I remember from a long time ago reading a paper regarding the solution of quintic polynomial equations using hypergeometric functions. In particular, the methods are based around the solution of the so-called "Bring quintic form"

$$t^5 - t - \rho = 0$$

which has a solution

$$t = -\rho\ _4F_3\left(\frac{1}{5}, \frac{2}{5}, \frac{3}{5}, \frac{4}{5}; \frac{1}{2}, \frac{3}{4}, \frac{5}{4}; \frac{3125}{256} \rho^4\right).$$

However, the paper also mentioned that to solve the general quintic form

$$x^5 + ax^4 + bx^3 + cx^2 + dx + e = 0$$

you need "a piece of paper as big as a large asteroid" to write down all the formula, which is extraordinary, given that the first four degrees, while large, are not that large. Now I don't know how big a "large asteroid" is supposed to be, but if presumably that's, say, 10 km across, and treating that asteroid as a sphere, we're looking at a surface area of about 523 km^2 or somewhere around 8 billion sheets of A4 paper, using one side only, so 4 billion sheets if using both sides and, thus, if the latter were bound into 800-page (400 sheet), thus rather thick, books, 10 million such books, which is also over three times as many books as in the whole Library of Congress, most of which are not so big and thick! And not even my computer's hard disk could store that much - it sounds like quite a few TB of data, and I have only about 1-2 TB total of hard disk storage on my machine with all drives pooled. And certainly no easily affordable computer could have stored it at the time that paper was written - a small disk farm would have been needed.

And what I am wondering about is: can one do better than this? I note that the method commonly employed to reduce the quintic to the Bring form, which involves taking a "resultant" of the quintic with a quartic, can also be used to solve a cubic, and when that is done (using a quadratic, to reduce to a perfect cube), the resulting formula is considerably more "wordy" than the traditional Cardano cubic formula. And thus that suggests to me a sort of inefficiency in the method. So is there a way to improve upon it and make it maybe, if not necessarily "small", then at least small enough that it could fit in, say, one book, with everything plugged together?
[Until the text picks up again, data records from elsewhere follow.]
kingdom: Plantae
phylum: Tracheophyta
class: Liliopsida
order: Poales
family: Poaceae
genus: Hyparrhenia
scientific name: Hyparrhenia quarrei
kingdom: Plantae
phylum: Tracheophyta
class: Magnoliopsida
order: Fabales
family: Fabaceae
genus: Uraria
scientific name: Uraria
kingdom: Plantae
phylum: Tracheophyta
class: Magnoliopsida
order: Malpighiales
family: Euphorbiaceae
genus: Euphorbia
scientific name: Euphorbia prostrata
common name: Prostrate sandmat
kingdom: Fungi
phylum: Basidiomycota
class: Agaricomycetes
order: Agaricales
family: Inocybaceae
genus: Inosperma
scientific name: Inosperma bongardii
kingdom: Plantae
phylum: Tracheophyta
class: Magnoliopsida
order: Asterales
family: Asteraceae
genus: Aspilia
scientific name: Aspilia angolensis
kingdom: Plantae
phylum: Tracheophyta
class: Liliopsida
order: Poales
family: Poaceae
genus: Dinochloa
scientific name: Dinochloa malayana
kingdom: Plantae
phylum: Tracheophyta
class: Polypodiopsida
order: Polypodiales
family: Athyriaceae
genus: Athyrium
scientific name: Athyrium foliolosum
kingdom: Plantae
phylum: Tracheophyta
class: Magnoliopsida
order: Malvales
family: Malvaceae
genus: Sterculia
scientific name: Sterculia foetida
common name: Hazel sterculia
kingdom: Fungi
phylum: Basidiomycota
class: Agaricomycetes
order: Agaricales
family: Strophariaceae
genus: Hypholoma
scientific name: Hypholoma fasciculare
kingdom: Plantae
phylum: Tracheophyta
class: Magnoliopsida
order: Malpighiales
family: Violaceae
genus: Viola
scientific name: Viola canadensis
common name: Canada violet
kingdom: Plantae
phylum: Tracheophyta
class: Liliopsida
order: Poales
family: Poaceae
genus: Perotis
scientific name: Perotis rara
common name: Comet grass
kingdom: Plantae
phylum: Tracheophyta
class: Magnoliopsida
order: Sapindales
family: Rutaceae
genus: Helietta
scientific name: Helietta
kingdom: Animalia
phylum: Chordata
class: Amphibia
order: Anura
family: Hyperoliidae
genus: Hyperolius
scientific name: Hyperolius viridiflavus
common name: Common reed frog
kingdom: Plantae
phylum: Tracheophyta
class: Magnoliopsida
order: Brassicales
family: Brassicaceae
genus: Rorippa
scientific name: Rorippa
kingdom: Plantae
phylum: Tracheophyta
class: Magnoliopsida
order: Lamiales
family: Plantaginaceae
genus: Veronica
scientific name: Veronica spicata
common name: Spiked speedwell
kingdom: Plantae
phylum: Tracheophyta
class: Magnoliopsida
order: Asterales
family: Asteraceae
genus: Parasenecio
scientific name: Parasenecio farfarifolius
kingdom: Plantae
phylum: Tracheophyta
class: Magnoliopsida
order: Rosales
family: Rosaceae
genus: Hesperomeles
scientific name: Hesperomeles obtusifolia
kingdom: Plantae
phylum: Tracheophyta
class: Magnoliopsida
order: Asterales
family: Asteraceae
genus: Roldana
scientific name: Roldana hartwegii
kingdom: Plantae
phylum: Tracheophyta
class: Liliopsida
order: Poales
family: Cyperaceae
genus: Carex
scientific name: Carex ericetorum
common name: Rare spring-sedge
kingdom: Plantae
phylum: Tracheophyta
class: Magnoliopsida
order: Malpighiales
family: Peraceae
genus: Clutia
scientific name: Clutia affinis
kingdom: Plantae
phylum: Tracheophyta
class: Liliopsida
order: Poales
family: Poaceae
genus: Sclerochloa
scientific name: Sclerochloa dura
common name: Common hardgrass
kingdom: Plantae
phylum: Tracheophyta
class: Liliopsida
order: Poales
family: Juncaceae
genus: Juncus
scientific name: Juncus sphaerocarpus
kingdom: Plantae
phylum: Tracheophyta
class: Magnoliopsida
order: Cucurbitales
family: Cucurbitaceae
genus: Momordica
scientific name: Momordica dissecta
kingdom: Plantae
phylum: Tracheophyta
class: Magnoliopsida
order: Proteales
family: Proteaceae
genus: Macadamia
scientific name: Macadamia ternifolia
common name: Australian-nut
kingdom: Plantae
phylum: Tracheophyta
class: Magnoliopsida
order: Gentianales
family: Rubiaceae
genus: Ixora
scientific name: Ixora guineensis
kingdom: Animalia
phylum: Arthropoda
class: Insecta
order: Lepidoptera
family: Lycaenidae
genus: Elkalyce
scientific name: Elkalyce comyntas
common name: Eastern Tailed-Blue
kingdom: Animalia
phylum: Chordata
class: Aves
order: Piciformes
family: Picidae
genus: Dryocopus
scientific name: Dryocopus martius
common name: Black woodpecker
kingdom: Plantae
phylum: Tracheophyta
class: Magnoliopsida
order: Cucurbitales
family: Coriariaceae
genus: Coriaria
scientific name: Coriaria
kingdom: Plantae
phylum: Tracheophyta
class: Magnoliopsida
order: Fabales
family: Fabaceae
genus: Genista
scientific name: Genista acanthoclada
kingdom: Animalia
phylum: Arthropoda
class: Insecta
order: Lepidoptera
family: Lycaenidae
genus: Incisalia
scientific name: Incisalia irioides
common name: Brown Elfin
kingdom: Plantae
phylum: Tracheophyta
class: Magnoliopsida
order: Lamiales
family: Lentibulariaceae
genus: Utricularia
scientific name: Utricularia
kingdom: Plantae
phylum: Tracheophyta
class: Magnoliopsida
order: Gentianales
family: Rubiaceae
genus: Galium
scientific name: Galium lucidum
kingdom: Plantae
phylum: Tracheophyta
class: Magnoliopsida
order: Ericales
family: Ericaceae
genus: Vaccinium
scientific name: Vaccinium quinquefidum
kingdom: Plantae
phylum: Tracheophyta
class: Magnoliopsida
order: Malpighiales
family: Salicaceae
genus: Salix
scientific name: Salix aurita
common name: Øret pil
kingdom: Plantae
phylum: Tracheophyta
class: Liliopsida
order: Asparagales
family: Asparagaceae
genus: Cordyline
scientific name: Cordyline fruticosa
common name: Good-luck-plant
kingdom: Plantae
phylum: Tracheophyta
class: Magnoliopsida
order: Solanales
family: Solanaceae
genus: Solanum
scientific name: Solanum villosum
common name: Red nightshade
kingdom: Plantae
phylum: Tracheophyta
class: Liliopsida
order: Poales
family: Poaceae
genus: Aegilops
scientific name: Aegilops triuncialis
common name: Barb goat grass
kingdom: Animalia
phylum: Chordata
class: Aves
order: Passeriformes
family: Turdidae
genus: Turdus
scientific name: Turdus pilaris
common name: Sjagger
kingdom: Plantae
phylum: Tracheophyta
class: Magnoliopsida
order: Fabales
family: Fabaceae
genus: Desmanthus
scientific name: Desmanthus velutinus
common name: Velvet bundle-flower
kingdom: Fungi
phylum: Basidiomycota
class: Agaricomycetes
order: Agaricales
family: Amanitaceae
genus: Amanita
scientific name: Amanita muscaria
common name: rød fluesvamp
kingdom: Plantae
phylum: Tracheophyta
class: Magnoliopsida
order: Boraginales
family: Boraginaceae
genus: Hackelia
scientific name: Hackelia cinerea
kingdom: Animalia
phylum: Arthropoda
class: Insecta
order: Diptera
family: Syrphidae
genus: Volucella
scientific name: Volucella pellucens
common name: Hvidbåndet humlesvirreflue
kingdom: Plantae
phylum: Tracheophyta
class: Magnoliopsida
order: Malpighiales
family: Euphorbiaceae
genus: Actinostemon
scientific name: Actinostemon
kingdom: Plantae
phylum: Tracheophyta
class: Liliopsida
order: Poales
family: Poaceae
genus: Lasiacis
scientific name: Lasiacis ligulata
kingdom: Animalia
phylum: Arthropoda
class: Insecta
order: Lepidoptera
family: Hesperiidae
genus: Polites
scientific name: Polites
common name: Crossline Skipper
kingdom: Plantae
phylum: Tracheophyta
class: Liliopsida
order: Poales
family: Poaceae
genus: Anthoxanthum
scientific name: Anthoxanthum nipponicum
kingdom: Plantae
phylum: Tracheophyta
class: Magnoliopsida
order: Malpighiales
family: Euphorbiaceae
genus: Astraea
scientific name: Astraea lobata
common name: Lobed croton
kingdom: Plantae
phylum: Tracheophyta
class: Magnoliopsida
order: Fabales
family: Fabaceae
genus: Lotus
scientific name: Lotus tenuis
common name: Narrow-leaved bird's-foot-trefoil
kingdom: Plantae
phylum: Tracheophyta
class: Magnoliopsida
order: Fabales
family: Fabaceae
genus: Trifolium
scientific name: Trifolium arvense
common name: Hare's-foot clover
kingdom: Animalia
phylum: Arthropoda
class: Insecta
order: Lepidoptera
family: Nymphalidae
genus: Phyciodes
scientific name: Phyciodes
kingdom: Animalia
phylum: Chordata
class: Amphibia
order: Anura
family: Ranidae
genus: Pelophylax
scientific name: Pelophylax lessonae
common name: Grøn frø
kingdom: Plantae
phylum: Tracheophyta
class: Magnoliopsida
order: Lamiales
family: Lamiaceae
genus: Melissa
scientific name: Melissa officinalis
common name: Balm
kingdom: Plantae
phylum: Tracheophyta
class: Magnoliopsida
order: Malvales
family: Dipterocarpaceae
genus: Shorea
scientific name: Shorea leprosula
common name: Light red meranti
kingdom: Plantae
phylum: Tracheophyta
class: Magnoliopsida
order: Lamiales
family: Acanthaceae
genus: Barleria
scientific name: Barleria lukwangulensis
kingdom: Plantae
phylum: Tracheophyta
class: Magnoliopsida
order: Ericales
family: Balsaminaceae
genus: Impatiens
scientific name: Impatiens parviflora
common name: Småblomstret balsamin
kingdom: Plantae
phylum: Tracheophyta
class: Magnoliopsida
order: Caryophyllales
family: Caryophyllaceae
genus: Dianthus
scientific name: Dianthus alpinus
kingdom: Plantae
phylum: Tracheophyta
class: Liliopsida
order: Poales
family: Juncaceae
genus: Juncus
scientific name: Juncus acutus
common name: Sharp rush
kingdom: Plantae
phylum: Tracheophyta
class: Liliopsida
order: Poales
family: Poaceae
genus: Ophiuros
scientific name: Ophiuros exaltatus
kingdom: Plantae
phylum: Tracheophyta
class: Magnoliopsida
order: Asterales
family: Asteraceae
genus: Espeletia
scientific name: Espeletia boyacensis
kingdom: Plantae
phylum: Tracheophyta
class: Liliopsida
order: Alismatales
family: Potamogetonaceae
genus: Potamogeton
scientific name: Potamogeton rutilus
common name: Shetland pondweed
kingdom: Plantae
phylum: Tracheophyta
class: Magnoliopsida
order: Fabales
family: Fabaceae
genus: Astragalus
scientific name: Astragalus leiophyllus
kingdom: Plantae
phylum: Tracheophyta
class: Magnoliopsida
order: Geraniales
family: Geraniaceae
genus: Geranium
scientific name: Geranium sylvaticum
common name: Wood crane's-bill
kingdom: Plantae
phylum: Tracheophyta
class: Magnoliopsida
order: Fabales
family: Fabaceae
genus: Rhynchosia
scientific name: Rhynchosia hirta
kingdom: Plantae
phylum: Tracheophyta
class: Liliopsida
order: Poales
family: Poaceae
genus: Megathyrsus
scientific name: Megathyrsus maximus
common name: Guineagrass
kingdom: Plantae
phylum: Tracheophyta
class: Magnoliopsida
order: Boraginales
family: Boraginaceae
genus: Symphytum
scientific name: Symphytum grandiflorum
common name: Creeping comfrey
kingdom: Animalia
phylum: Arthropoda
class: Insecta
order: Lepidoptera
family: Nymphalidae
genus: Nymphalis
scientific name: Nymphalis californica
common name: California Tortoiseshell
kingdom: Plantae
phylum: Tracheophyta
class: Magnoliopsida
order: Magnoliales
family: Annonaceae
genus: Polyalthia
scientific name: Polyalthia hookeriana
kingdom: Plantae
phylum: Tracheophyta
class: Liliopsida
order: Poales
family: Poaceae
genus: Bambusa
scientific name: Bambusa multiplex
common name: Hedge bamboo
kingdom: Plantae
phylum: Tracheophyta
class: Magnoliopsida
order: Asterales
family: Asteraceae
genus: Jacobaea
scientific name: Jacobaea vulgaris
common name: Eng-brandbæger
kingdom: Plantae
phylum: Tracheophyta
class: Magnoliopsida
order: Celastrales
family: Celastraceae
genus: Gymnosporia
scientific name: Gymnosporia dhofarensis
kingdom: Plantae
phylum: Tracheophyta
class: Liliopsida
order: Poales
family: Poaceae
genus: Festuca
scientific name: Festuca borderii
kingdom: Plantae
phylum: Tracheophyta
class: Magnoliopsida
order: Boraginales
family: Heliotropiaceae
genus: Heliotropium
It would also be acceptable, by the way, to not entirely plug it together, but to just write $\rho$ as a function of $a$, $b$, $c$, $d$, and $e$, together with $t$ (already given) and how to derive $x$ from $t$ - so long as both of those (for $\rho$ and $x$) are all, of course, plugged together themselves. Though if the Bring form must be abandoned altogether, that is fine too, so long as we don't need to introduce functions beyond a suitable complexity level, e.g. equivalent to inverting fixed polynomials with no free parameters.

Answer 1

Although similar equations are solvable, the following one is the most useful. Here is a closed form using the quantile function Inverse Beta Regularized $\text I^{-1}_s(a,b)$ solving:

$$x^{-4}+cx+a=0\implies x=\frac{4a}{5c}\left(\text I^{-1}_{\frac{3125c^4}{256a^5}+1}(2,4)-1\right);-1\le \frac{3125c^4}{256a^5} \le0$$

Therefore:

$$x^5+ax^4+b=0\implies x=\frac{4a}5\left(\text I^{-1}_{\frac{3125 b}{256a^5}+1}(2,4)-1\right),-1\le \frac{3125 b}{256a^5} \le0$$

Try it out here

Since many quintic equations can be put into the following form, we have another general solution:

$$\boxed{x^5+ax+b=0\implies x=\frac{5b}{4a\left(\text I^{-1}_{\frac{3125b^4}{256a^5}+1}(2,4)-1\right)};-1\le \frac{3125b^4}{256a^5} \le0 }$$

Test the formula here

Then factor to find the rest of the roots.

The solution uses a function on Wolfram Alpha, so it should be a standard one. Please correct me and give me feedback!